RECORDED INFORMATION Start Marker

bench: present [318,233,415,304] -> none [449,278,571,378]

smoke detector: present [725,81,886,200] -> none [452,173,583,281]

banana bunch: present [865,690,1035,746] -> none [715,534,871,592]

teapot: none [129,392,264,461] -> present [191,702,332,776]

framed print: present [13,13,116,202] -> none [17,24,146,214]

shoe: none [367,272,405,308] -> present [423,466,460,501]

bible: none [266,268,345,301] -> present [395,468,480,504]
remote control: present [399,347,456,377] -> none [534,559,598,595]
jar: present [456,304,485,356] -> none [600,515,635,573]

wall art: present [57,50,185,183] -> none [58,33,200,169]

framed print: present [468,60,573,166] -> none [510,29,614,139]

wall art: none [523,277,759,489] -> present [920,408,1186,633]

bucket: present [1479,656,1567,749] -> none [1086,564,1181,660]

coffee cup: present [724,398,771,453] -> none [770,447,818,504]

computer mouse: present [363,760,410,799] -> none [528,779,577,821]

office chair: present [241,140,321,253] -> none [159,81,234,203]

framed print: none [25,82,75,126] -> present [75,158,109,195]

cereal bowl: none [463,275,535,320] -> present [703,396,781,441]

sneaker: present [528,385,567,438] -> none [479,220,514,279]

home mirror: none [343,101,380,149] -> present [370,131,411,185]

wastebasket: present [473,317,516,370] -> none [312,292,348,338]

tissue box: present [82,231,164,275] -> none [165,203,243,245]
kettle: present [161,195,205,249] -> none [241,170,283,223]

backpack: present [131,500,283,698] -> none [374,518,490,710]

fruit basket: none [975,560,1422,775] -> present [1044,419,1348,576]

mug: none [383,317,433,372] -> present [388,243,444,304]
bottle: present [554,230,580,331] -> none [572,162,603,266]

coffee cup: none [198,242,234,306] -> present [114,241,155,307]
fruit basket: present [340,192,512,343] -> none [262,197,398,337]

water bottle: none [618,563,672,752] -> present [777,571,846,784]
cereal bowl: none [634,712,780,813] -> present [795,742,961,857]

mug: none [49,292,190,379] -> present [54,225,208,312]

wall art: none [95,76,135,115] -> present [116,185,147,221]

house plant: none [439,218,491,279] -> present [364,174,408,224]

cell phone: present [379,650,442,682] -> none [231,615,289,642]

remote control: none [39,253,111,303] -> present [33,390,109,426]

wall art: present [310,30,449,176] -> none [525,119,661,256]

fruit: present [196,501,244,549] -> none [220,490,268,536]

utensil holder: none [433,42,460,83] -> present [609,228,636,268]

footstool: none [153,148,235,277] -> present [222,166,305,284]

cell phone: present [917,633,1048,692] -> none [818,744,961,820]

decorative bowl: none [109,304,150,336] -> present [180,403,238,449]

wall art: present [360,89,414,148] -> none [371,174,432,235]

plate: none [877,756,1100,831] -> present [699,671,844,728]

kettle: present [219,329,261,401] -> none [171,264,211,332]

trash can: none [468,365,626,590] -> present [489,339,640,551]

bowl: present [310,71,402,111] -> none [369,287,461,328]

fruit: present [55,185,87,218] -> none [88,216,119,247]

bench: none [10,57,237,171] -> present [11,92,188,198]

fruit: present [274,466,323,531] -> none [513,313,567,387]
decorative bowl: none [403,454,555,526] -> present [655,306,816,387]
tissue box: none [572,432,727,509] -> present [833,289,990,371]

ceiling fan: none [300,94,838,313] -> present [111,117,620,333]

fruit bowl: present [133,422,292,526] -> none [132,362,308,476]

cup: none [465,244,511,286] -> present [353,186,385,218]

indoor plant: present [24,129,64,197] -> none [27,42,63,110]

RECORDED INFORMATION End Marker

ACTIVITY =
From the line that has "cell phone: present [379,650,442,682]" through the line that has "trash can: none", copy every line exactly as it appears above, and leave out all others.

TASK ANSWER =
cell phone: present [379,650,442,682] -> none [231,615,289,642]

remote control: none [39,253,111,303] -> present [33,390,109,426]

wall art: present [310,30,449,176] -> none [525,119,661,256]

fruit: present [196,501,244,549] -> none [220,490,268,536]

utensil holder: none [433,42,460,83] -> present [609,228,636,268]

footstool: none [153,148,235,277] -> present [222,166,305,284]

cell phone: present [917,633,1048,692] -> none [818,744,961,820]

decorative bowl: none [109,304,150,336] -> present [180,403,238,449]

wall art: present [360,89,414,148] -> none [371,174,432,235]

plate: none [877,756,1100,831] -> present [699,671,844,728]

kettle: present [219,329,261,401] -> none [171,264,211,332]

trash can: none [468,365,626,590] -> present [489,339,640,551]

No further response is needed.